---------- Texto mostrado

Ciudad de México; 06 de febrero de 2026.- El Banco de México (Banxico) decidió mantener la tasa de interés de referencia en 7.0 %, al tiempo que ajustó al alza sus pronósticos de inflación, en un contexto de presiones de precios más persistentes de lo previsto. Con esta decisión, el banco central hace una pausa en el ciclo de recortes iniciado en años previos y refuerza su postura de cautela monetaria.
De acuerdo con el análisis del instituto central, la inflación general y subyacente continúan mostrando resistencia a la baja, lo que llevó a retrasar la convergencia a la meta del 3 %, ahora prevista hasta la primera mitad de 2027, y no en 2026 como se estimaba anteriormente.
Banxico reconoció que, aunque la inflación ha moderado su ritmo frente a los máximos observados en años recientes, los riesgos siguen inclinados al alza. Entre los factores que presionan los precios destacan el comportamiento de los servicios, algunos ajustes salariales y la volatilidad en el entorno externo, particularmente en mercados energéticos y financieros.

--------------------
---------- Material mostrado

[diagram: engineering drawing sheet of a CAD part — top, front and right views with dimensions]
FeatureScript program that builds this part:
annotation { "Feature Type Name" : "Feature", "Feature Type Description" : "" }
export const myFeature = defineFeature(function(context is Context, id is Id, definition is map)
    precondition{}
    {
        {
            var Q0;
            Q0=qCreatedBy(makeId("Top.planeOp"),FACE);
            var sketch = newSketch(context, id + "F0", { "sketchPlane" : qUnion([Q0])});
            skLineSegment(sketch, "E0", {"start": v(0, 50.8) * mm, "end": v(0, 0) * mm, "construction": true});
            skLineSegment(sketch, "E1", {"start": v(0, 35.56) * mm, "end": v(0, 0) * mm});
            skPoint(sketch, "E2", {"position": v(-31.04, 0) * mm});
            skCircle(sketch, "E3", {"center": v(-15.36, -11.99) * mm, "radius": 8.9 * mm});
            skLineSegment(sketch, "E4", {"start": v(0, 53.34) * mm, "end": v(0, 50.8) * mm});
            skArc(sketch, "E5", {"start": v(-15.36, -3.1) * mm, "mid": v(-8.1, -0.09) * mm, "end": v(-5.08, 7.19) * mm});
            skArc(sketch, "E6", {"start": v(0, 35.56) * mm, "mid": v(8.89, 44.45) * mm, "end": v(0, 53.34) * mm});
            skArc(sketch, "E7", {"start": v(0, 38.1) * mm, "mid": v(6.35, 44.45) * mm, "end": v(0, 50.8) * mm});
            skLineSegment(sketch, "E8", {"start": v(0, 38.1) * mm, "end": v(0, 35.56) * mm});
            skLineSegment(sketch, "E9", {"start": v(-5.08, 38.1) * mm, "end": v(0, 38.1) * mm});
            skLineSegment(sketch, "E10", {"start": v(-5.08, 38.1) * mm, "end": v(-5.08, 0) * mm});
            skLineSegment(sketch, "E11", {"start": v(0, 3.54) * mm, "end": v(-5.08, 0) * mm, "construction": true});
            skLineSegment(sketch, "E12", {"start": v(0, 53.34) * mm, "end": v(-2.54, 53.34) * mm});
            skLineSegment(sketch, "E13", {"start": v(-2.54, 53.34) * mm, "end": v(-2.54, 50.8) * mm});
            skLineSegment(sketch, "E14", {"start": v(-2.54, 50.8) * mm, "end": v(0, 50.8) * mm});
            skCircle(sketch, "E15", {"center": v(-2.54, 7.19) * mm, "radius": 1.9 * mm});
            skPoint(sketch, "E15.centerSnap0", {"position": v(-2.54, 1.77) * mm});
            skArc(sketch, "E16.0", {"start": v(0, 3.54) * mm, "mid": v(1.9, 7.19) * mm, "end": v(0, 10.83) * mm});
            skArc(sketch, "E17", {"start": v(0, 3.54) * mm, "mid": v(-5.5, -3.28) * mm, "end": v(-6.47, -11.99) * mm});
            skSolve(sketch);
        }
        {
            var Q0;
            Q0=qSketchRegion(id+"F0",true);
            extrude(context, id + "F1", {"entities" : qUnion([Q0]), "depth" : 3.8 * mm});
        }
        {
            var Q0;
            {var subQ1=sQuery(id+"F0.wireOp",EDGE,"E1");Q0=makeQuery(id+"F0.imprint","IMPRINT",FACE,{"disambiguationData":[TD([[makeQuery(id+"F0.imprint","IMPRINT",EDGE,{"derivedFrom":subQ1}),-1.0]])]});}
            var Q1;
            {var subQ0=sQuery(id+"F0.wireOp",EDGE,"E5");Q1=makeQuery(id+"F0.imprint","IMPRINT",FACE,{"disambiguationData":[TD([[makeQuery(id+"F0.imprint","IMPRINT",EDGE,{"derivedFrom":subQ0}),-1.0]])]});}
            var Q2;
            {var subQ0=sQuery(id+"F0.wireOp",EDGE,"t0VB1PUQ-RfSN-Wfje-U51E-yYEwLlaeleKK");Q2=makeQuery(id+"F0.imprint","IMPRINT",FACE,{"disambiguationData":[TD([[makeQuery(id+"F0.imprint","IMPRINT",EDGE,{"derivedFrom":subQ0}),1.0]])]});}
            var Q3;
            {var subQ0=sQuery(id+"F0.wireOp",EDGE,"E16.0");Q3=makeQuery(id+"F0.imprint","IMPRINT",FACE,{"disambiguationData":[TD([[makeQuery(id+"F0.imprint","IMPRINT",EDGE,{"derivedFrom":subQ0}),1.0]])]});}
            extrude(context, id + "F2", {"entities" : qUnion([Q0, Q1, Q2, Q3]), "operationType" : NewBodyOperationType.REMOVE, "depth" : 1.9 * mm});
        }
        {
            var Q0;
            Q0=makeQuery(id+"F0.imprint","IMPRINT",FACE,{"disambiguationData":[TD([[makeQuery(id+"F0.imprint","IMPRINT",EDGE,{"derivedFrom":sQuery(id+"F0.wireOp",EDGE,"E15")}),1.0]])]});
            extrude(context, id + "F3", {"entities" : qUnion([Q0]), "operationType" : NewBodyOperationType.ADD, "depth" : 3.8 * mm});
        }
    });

--------------------

*Qué hacer*:
1 - Según el texto sobre la decisión de Banxico, ¿por qué se aplazó la convergencia de la inflación a la meta del 3 %? Explícalo en una a tres oraciones.
2 - ¿En qué nivel mantuvo Banxico la tasa de interés de referencia, según el texto sobre su decisión?
3 - Por favor, retoma el texto sobre la decisión de Banxico justo después de su última oración.
El material no hace falta para resolver nada.

*Respuestas por tarea*:
1 - Se aplazó porque la inflación general y la subyacente siguen mostrando resistencia a la baja. Por eso la convergencia a la meta del 3 % se prevé ahora hasta la primera mitad de 2027 y no en 2026, como se estimaba antes.

2 - En 7.0 %.

3 -
La Junta de Gobierno subrayó que mantener una postura monetaria restrictiva es necesario para evitar el desanclaje de las expectativas de inflación, incluso si ello implica un menor margen para estimular la actividad económica en el corto plazo. Analistas coinciden en que esta decisión reduce la probabilidad de nuevos recortes en los próximos meses.
El anuncio tiene implicaciones directas para el crédito, el consumo y la inversión, ya que las tasas elevadas encarecen el financiamiento para hogares y empresas. No obstante, Banxico reiteró que su mandato prioritario es preservar el poder adquisitivo de la moneda, aun cuando el crecimiento económico se mantenga moderado.
La institución adelantó que seguirá evaluando la evolución de la inflación, la actividad económica y los choques externos antes de modificar nuevamente la tasa de referencia, dejando claro que cualquier ajuste dependerá estrictamente del comportamiento de los precios y las expectativas inflacionarias.